En conséquence, il y a donc lieu de rejeter la demande de constat de l’acquisition de la clause résolutoire contenue dans le bail relatif au garage.
Sur les mesures accessoires :
En application des dispositions des articles 696 et suivants du code de procédure civile, il convient de condamner Monsieur [U] [L] et Madame [Z] [D] épouse [L] in solidum aux dépens de l’instance comprenant les frais de l’assignation et de sa notification à la Préfecture.
Il convient également de condamner in solidum Monsieur [U] [L] et Madame [Z] [D] épouse [L] à payer à l’OPH HABITAT 76 la somme de 300 euros au titre de l’article 700 du code de procédure civile.
Conformément à l’article 514 du code de procédure civile, le présent jugement est assorti de l’exécution provisoire, de droit.
PAR CES MOTIFS
Le juge des contentieux de la protection, statuant en audience publique, par jugement rendu par mise à disposition au greffe le jour de son délibéré,
DÉCLARE recevable la demande de l’OPH HABITAT 76 aux fins de résiliation judiciaire du bail concernant le logement,
PRONONCE la résiliation judiciaire du bail à effet du 1er novembre 1986 liant l’OPH HABITAT 76 d’une part, et Monsieur [U] [L] et Madame [Z] [D] épouse [L] d’autre part, concernant les locaux situés 12, rue de Rouen, bâtiment François Mauriac, escalier 01, étage 01, appartement 002 à ELBEUF (76500), au jour de l’assignation, le 20 mai 2025,
ORDONNE à défaut de départ volontaire des lieux, à l’expiration de ce délai, l’expulsion de Monsieur [U] [L] et Madame [Z] [D] épouse [L] ainsi que de tout occupant de leur chef, dans un délai de deux mois à compter de la signification d’un commandement d’avoir à libérer les lieux, avec l’assistance de la force publique si besoin est, ainsi que le transport des meubles laissés dans les lieux loués, conformément aux dispositions des articles L433-1 et L433-2 du code des procédures civiles d’exécution,
FIXE le montant de l’indemnité d’occupation mensuelle due in solidum par Monsieur [U] [L] et Madame [Z] [D] épouse [L] à compter du 20 mai 2025, date de la résiliation du bail, et jusqu’à la libération définitive des lieux, à une somme égale au montant mensuel du loyer du logement, sans révision le bail étant verbal, et des charges qui auraient été dus si le bail s’était poursuivi,
REJETTE, concernant le garage, la demande de constat de l’acquisition de la clause résolutoire contenue dans le bail à effet du 1er décembre 1986 liant l’OPH HABITAT 76 et Monsieur [U] [L] et Madame [Z] [D] épouse [L]

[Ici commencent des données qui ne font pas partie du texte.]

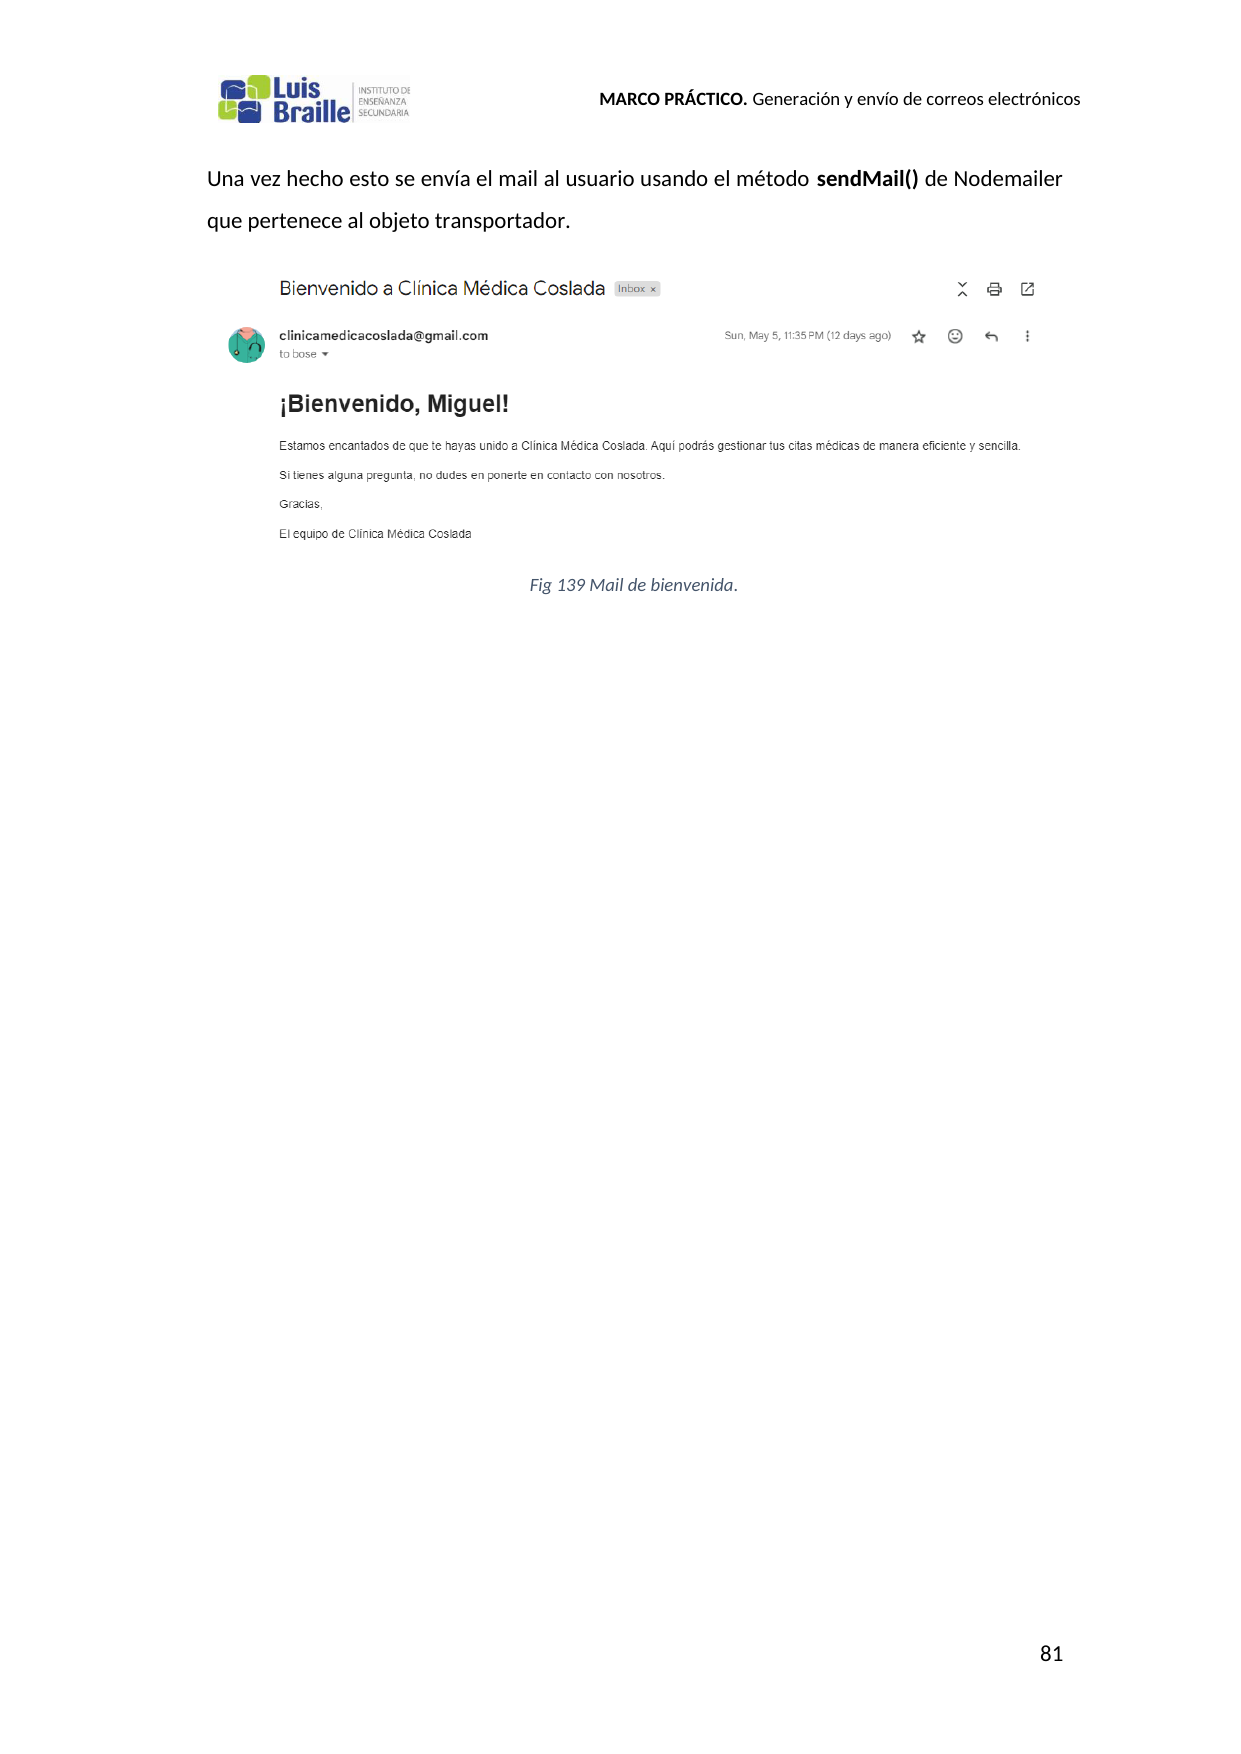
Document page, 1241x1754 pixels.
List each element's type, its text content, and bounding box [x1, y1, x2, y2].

CONDAMNE in solidum Monsieur [U] [L] et Madame [Z] [D] épouse [L] à payer à l’OPH HABITAT 76 la somme de 10 782,75 euros au titre des loyers et charges du logement et du garage, ainsi que les indemnités d’occupation concernant le logement, arrêtés au 6 novembre 2025, échéance du mois d’octobre 2025 incluse, avec intérêts au taux légal à compter du présent jugement,
CONDAMNE in solidum Monsieur [U] [L] et Madame [Z] [D] épouse [L] à payer à l’OPH HABITAT 76 l’indemnité d’occupation mensuelle concernant le logement à compter du 7 novembre 2025, échéance du mois d’octobre 2025 incluse, et jusqu’à complète libération des lieux, avec intérêts au taux légal à compter de l’exigibilité de chacune des échéances,
CONDAMNE in solidum Monsieur [U] [L] et Madame [Z] [D] épouse [L] à payer à l’OPH HABITAT 76 la somme de 300 euros au titre de l’article 700 du code de procédure civile,
CONDAMNE in solidum Monsieur [U] [L] et Madame [Z] [D] épouse [L] aux dépens de l’instance, comprenant les frais de l’assignation et de sa notification à la Préfecture,
DÉBOUTE l’OPH HABITAT 76 de ses autres demandes et prétentions,
RAPPELLE que le présent jugement est assorti de l’exécution provisoire de droit,
Dit que la présente décision sera notifiée par le greffe du tribunal à M. le Préfet de la Seine-Maritime en application de l’article R412-2 du code des procédures civiles d’exécution,
Ainsi jugé les jour, mois et an que dessus et après lecture la greffière a signé avec le président.